Desktop persönlich: Workbench

Was für mich den Amiga auszeichnete war nicht nur, dass er 4096 Farben und Stereosound hatte und schnelle Animation beherrschte. Das Multitasking-Betriebssystem Amiga OS (damals noch »AmigaDos«) hatte die Workbench. 

Die Workbench ist ein bisschen wie der Finder oder Windows, aber gleichzeitig simpler und vielseitiger.

Workbench hat wie der alte Mac Finder einen spatialen Ansatz. Das bedeutet, dass der Computer die Dinge nicht von sich aus umsortiert oder bewegt. Ein Fenster, ein Icon oder ein Menüeintrag wird immer dort sein, wo man ihn/es zuletzt gesehen hat (wenn man gespeichert hat … oder eben an seiner Ausgangsposition zuvor). Wenn unter Windows eine neue Datei mit dem Namen »Manila.txt« von letzter Woche in ein Verzeichnis bewegt wird, dann rutscht entweder die Datei »Polly.txt« nach hinten, oder die Datei von gestern - je nachdem, ob nach Datum oder Namen sortiert wird. Und das kann bedeuten, dass man sogar scrollen muss, um zu finden, was man dauernd braucht.

Was aber genauso bedeutend ist: Die Workbench kommt mit »IconEdit«. Der User ist sofort in der Lage, jeder einzelnen Datei ein passendes Aussehen zu geben. Mit einem Blick kann er dann erkennen, welcher Ordner (Workbench nennt ein Verzeichnis nicht Ordner sondern konsequent »Schublade«) von ihm umgestaltet wurde. Gruppenbeziehungen jenseits aller Tags und Dateinamenkonventionen werden sichtbar. Diese Icons sind sogar animiert: Eine ausgewählte Schublade steht immer einen Spalt weit offen und das Kompressionsprogramm stampft das Datenpaket sichtlich zusammen.

Wenn ein Piktogramm wichtiger ist als die anderen, oder man besonders viele Details im Bild brauchte, macht man das Symbol einfach größer und falls ein paar pixel reichen geht es auch ganz klein. Das macht zwar zunächst einen unordentlichen Eindruck, aber es ist leichter eine nützliche Anordnung zu finden.

Was dem Amiga und der Workbench aber nicht geholfen hat, war die Auflösung: Um mit normalen Fernsehbildern arbeiten zu können, hatte der Amiga sich auf schlanke Pixel festgelegt, die überhaupt nicht zu den modernen Monitoren der 90er Jahre passten. Obendrein waren die Farben so gewählt, dass sie die Probleme mit schlechten Bildschirmen reduzierten. Später wurden die Farben dann geändert, so dass die Hälfte aller Programme auf dem Bildschirm immer schlecht aussah. Wer den Amiga nicht kannte wurde von solchen Bildern nicht zum Kauf überzeugt.

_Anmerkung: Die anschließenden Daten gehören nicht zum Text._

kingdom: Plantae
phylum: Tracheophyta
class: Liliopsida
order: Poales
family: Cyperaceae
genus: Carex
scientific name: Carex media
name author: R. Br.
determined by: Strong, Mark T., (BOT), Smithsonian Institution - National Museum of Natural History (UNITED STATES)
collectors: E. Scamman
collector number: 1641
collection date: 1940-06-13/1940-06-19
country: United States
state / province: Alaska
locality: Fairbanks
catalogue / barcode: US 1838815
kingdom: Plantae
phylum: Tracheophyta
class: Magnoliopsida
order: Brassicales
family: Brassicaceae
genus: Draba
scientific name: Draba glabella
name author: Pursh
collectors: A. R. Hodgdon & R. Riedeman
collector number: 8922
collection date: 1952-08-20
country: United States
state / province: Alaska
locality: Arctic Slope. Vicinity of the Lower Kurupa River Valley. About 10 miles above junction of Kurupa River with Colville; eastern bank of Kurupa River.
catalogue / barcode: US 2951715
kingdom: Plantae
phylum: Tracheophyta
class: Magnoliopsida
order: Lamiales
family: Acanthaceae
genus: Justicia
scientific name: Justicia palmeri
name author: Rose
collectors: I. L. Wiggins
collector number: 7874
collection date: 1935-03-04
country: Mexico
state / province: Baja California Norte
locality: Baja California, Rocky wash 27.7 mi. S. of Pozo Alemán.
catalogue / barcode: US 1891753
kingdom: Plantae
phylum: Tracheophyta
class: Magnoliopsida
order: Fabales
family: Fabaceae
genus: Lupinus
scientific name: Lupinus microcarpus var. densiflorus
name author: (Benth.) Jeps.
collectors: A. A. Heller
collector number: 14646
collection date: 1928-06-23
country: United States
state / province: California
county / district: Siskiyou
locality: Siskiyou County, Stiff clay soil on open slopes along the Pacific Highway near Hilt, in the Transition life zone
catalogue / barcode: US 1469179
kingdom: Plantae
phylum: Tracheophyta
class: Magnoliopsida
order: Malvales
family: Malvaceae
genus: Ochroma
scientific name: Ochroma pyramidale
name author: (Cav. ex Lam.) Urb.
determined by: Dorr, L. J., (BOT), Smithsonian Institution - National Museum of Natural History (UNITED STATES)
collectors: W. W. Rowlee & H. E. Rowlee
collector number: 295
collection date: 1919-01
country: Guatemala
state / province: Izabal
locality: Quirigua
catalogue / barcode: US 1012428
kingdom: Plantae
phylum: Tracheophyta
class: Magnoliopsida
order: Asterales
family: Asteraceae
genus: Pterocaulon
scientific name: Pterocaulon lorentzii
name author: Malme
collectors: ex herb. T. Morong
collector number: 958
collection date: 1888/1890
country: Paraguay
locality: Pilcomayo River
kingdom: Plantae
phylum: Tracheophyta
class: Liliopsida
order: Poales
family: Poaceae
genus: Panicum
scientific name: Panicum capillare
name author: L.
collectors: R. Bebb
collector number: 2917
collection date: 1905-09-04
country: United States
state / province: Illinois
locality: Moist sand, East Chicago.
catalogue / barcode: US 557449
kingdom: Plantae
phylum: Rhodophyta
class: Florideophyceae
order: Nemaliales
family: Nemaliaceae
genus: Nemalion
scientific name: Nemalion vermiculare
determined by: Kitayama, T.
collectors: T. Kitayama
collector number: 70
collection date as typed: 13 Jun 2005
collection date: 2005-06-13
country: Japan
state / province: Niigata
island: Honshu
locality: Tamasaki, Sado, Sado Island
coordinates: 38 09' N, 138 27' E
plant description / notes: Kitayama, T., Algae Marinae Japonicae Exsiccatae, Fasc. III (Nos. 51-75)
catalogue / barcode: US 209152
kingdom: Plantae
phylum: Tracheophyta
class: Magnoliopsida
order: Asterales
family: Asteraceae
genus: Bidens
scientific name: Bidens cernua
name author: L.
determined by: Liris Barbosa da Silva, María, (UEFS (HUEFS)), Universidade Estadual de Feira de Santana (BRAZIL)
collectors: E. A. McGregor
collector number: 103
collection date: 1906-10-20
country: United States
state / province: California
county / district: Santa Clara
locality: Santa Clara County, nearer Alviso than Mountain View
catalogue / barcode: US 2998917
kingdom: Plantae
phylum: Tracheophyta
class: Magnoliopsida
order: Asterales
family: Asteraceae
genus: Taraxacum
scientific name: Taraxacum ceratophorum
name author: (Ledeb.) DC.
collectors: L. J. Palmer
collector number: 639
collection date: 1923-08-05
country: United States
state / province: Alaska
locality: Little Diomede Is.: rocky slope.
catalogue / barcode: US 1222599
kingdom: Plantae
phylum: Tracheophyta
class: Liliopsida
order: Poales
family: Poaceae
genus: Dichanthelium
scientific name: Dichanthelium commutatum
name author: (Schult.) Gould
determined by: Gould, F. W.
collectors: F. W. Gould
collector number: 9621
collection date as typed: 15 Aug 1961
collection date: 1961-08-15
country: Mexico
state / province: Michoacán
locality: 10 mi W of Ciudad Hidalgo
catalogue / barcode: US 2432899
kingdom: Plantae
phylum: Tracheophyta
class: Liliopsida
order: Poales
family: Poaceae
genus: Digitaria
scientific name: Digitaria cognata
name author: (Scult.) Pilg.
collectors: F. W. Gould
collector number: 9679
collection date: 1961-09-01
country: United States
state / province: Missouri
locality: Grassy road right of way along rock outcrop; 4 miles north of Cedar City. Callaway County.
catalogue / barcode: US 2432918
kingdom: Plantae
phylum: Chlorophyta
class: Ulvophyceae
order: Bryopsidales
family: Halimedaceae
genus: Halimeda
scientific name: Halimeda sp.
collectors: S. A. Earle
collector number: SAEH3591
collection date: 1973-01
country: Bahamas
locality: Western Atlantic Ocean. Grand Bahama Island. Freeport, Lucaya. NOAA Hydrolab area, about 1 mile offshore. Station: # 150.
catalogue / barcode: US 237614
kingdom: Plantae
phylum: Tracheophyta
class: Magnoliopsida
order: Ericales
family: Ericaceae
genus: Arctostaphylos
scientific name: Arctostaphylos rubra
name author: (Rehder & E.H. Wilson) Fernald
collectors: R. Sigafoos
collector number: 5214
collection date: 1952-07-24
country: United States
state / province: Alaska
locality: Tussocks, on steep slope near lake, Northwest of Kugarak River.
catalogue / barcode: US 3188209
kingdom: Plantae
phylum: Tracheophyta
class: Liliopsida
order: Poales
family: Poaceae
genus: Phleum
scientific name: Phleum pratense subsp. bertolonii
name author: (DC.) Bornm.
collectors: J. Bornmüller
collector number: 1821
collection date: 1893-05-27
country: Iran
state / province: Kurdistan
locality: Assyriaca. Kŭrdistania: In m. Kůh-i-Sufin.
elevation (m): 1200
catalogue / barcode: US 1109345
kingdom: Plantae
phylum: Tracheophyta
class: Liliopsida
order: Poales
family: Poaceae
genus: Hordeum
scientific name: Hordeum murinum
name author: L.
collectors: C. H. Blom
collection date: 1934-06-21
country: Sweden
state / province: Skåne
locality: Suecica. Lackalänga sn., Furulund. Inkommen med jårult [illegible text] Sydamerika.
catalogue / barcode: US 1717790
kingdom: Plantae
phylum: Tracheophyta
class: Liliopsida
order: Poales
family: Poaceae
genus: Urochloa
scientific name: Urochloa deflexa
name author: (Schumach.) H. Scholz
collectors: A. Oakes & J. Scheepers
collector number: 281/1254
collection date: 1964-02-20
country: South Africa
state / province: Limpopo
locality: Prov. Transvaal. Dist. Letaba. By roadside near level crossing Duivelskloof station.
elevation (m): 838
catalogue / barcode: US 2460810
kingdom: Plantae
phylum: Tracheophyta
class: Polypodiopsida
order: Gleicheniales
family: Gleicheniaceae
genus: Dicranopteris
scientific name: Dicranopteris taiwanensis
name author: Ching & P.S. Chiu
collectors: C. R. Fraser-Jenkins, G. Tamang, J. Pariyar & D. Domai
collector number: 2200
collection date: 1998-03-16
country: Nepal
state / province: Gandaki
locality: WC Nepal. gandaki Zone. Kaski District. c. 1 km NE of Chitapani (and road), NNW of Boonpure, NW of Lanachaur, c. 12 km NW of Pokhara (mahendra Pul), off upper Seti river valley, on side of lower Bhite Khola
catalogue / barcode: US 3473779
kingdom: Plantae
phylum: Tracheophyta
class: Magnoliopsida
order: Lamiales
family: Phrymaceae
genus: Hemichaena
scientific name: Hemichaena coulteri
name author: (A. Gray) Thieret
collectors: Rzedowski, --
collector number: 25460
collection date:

Nicht dass sich - außer einiger rühmlicher Ausnahmen - besonders viele Firmen die Mühe gemacht hätten, Bürosoftware für die Workbench anzupassen. Es war das übliche Henne-Ei Problem. Wären doch damals nur die Leute von Apple und Microsoft etwas besorgter um ihren Status gewesen, vielleicht hätten sie dann ja die ungemein praktische Workbench dort kopiert, wo sie für den Nutzer das beste Angebot hatte.

Noch heute hasse ich es, eine Datei am Ende mit ».txt« oder ».docx« nennen zu müssen, bloß weil diese Systeme nicht mehr in der Lage sind sich den Datentyp irgendwo anders abzuspeichern. Der Dateiname gehört dem User - nicht dem System. Das Datei-Icon und Ordner-Icon ebenso. Mein Computer - meine Entscheidung!